Now I am dealing with a whole other season that was entirely different than my experience at Focus. Remember that restless heart that I talked about a long time ago? It's back! I'm home with my parents and doing school all day long, every day. I am so glad that I get to - it's what's making it possible for me to graduate on time. But I just spent the most amazing semester learning so much about the world and feeling like I was being equipped to go and make a difference, and here I am, at home, in my room.
My question that I bring to the Lord today and every other day, is "Lord - how do I make a difference today? What does that look like?" I am desperately trying to figure out how to be a world changer in the mundane things - in every day life. I can't always be on the front-lines, sometimes I may just be called to prepare for the front lines, or pray for those on the front lines. I am still trying to figure out what this looks like.

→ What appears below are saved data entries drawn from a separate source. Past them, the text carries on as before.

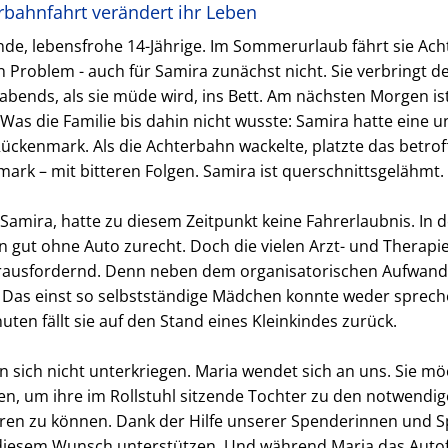
rbahnfahrt verändert ihr Leben
nde, lebensfrohe 14-Jährige. Im Sommerurlaub fährt sie A
in Problem - auch für Samira zunächst nicht. Sie verbringt d
 abends, als sie müde wird, ins Bett. Am nächsten Morgen ist
Was die Familie bis dahin nicht wusste: Samira hatte eine 
ückenmark. Als die Achterbahn wackelte, platzte das betro
mark – mit bitteren Folgen. Samira ist querschnittsgelähmt.
 Samira, hatte zu diesem Zeitpunkt keine Fahrerlaubnis. In 
hin gut ohne Auto zurecht. Doch die vielen Arzt- und Therap
ausfordernd. Denn neben dem organisatorischen Aufwand 
as einst so selbstständige Mädchen konnte weder sprech
ten fällt sie auf den Stand eines Kleinkindes zurück.
n sich nicht unterkriegen. Maria wendet sich an uns. Sie mö
n, um ihre im Rollstuhl sitzende Tochter zu den notwendig
ren zu können. Dank der Hilfe unserer Spenderinnen und S
i diesem Wunsch unterstützen. Und während Maria das Autof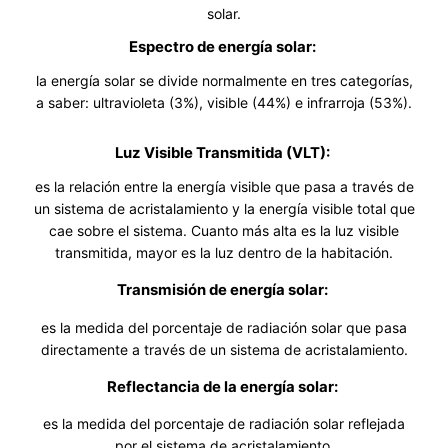
solar.
Espectro de energía solar:
la energía solar se divide normalmente en tres categorías,
a saber: ultravioleta (3%), visible (44%) e infrarroja (53%).
Luz Visible Transmitida (VLT):
es la relación entre la energía visible que pasa a través de
un sistema de acristalamiento y la energía visible total que
cae sobre el sistema. Cuanto más alta es la luz visible
transmitida, mayor es la luz dentro de la habitación.
Transmisión de energía solar:
es la medida del porcentaje de radiación solar que pasa
directamente a través de un sistema de acristalamiento.
Reflectancia de la energía solar:
es la medida del porcentaje de radiación solar reflejada
por el sistema de acristalamiento.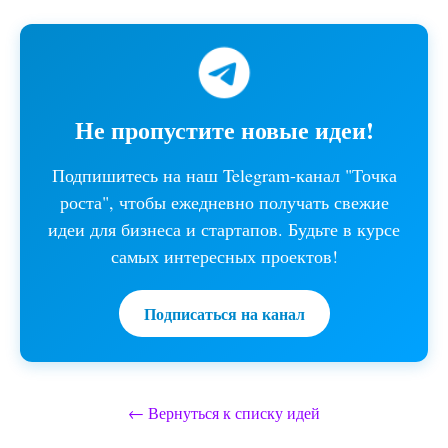
Не пропустите новые идеи!
Подпишитесь на наш Telegram-канал "Точка
роста", чтобы ежедневно получать свежие
идеи для бизнеса и стартапов. Будьте в курсе
самых интересных проектов!
Подписаться на канал
← Вернуться к списку идей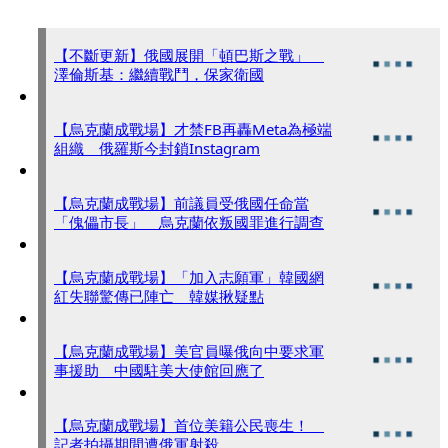
【不斷更新】俄國展開「頓巴斯之戰」
澤倫斯基：繼續戰鬥，保家衛國
【烏克蘭成戰場】才禁FB再轟Meta為極端
組織 俄羅斯今封鎖Instagram
【烏克蘭成戰場】前議員受俄國任命當
「傀儡市長」 烏克蘭依叛國罪進行調查
【烏克蘭成戰場】「加入志願軍」韓國網
紅失聯驚傳已陣亡 韓媒揪疑點
【烏克蘭成戰場】美官員曝俄向中要求軍
事援助 中國駐美大使館回應了
【烏克蘭成戰場】首位美籍公民喪生！
記者拍攝期間遭俄軍射殺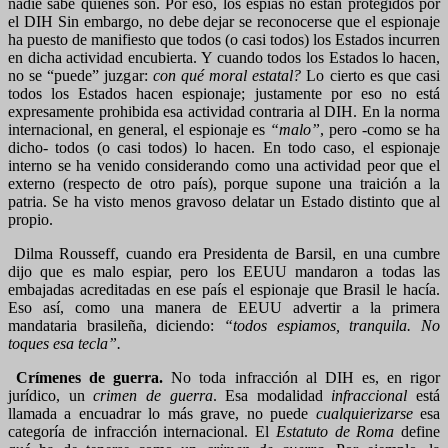
nadie sabe quiénes son. Por eso, los espías no están protegidos por
el DIH Sin embargo, no debe dejar se reconocerse que el espionaje
ha puesto de manifiesto que todos (o casi todos) los Estados incurren
en dicha actividad encubierta. Y cuando todos los Estados lo hacen,
no se “puede” juzgar:
con qué moral estatal?
Lo cierto es que casi
todos los Estados hacen espionaje; justamente por eso no está
expresamente prohibida esa actividad contraria al DIH. En la norma
internacional, en general, el espionaje es
“malo”
, pero -como se ha
dicho- todos (o casi todos) lo hacen. En todo caso, el espionaje
interno se ha venido considerando como una actividad peor que el
externo (respecto de otro país), porque supone una traición a la
patria. Se ha visto menos gravoso delatar un Estado distinto que al
propio.
Dilma Rousseff, cuando era Presidenta de Barsil, en una cumbre
dijo que es malo espiar, pero los EEUU mandaron a todas las
embajadas acreditadas en ese país el espionaje que Brasil le hacía.
Eso así, como una manera de EEUU advertir a la primera
mandataria brasileña, diciendo:
“todos espiamos, tranquila. No
toques esa tecla”.
Crímenes de guerra.
No toda infracción al DIH es, en rigor
jurídico, un
crimen de guerra
. Esa modalidad
infraccional
está
llamada a encuadrar lo más grave, no puede
cualquierizarse
esa
categoría de infracción internacional. El
Estatuto de Roma
define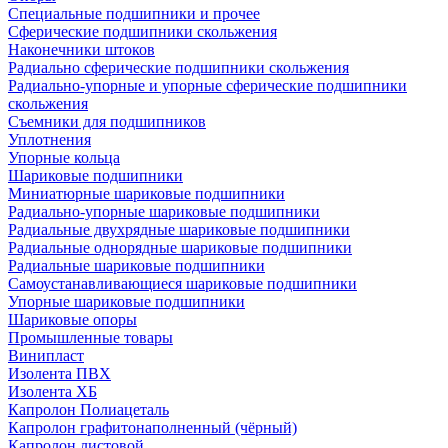
Специальные подшипники и прочее
Сферические подшипники скольжения
Наконечники штоков
Радиально сферические подшипники скольжения
Радиально-упорные и упорные сферические подшипники
скольжения
Съемники для подшипников
Уплотнения
Упорные кольца
Шариковые подшипники
Миниатюрные шариковые подшипники
Радиально-упорные шариковые подшипники
Радиальные двухрядные шариковые подшипники
Радиальные однорядные шариковые подшипники
Радиальные шариковые подшипники
Самоустанавливающиеся шариковые подшипники
Упорные шариковые подшипники
Шариковые опоры
Промышленные товары
Винипласт
Изолента ПВХ
Изолента ХБ
Капролон Полиацеталь
Капролон графитонаполненный (чёрный)
Капролон листовой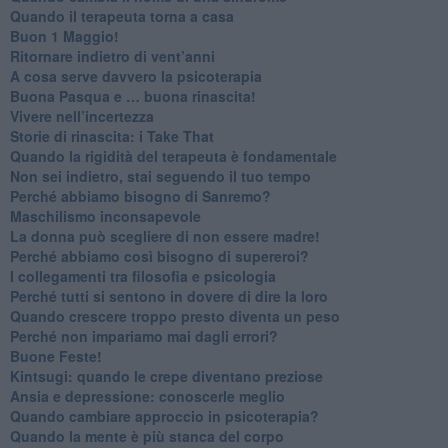
​Quando il terapeuta torna a casa
​Buon 1 Maggio!
Ritornare indietro di vent’anni
​A cosa serve davvero la psicoterapia
​Buona Pasqua e … buona rinascita!
​Vivere nell’incertezza
​Storie di rinascita: i Take That
​Quando la rigidità del terapeuta è fondamentale
​Non sei indietro, stai seguendo il tuo tempo
​Perché abbiamo bisogno di Sanremo?
​Maschilismo inconsapevole
​La donna può scegliere di non essere madre!
​Perché abbiamo così bisogno di supereroi?
​I collegamenti tra filosofia e psicologia
​Perché tutti si sentono in dovere di dire la loro
​Quando crescere troppo presto diventa un peso
​Perché non impariamo mai dagli errori?
​Buone Feste!
​Kintsugi: quando le crepe diventano preziose
Ansia e depressione: conoscerle meglio
Quando cambiare approccio in psicoterapia?
​Quando la mente è più stanca del corpo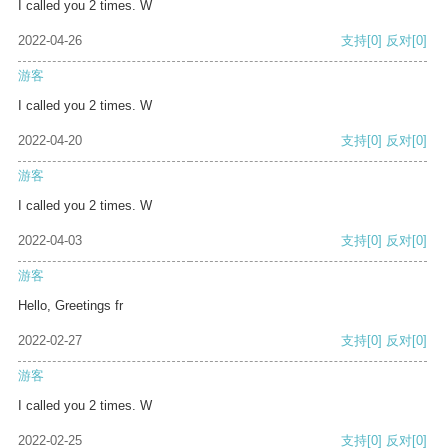
I called you 2 times. W
2022-04-26
支持
[0]
反对
[0]
游客
I called you 2 times. W
2022-04-20
支持
[0]
反对
[0]
游客
I called you 2 times. W
2022-04-03
支持
[0]
反对
[0]
游客
Hello, Greetings fr
2022-02-27
支持
[0]
反对
[0]
游客
I called you 2 times. W
2022-02-25
支持
[0]
反对
[0]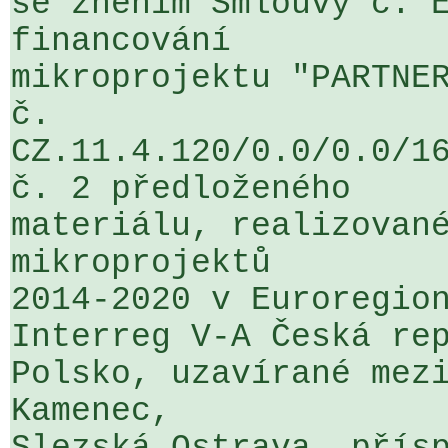
se zněním Smlouvy č. E
financování 

mikroprojektu "PARTNER
č. 

CZ.11.4.120/0.0/0.0/16
č. 2 předloženého 

materiálu, realizované
mikroprojektů 

2014-2020 v Euroregion
Interreg V-A Česká rep
Polsko, uzavírané mezi
Kamenec, 
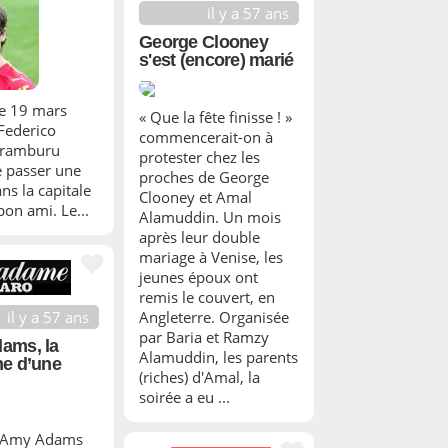
il y a 57 ans
George Clooney
s'est (encore) marié
e 19 mars
« Que la fête finisse ! »
 Federico
commencerait-on à
Aramburu
protester chez les
e passer une
proches de George
ns la capitale
Clooney et Amal
bon ami. Le...
Alamuddin. Un mois
après leur double
mariage à Venise, les
jeunes époux ont
remis le couvert, en
il y a 57 ans
Angleterre. Organisée
par Baria et Ramzy
ams, la
Alamuddin, les parents
e d’une
(riches) d'Amal, la
soirée a eu ...
e Amy Adams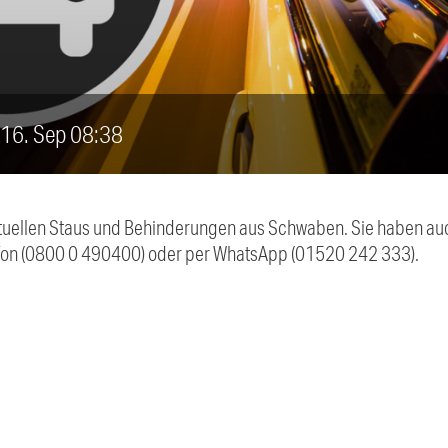
, 16. Sep 08:38
 aktuellen Staus und Behinderungen aus Schwaben. Sie haben 
efon (0800 0 490400) oder per WhatsApp (01520 242 333).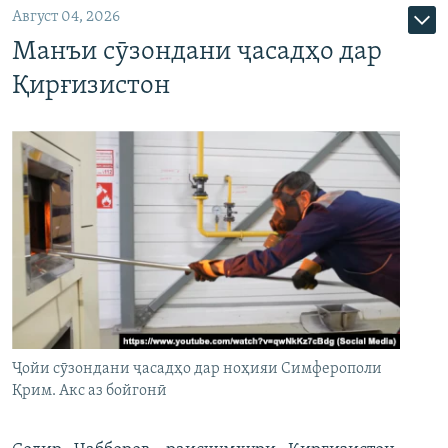
Август 04, 2026
Манъи сӯзондани ҷасадҳо дар
Қирғизистон
Ҷойи сӯзондани ҷасадҳо дар ноҳияи Симферополи
Қрим. Акс аз бойгонӣ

I praise God again and again for what he did in my heart at the Institute. Now my question is - what now Lord? And as he seemed to say to me a lot last semester, he seems to be saying to me now - "Stay, Becky. Just stay." I get so restless so quickly. O Lord - this heart will be restless until it finds it's rest in you.
If you read my blog during the semester, thanks for walking a bumpy road with me! I am now attempting to just be content where I am and see what the Lord is doing. He is always taking me on some sort of adventure!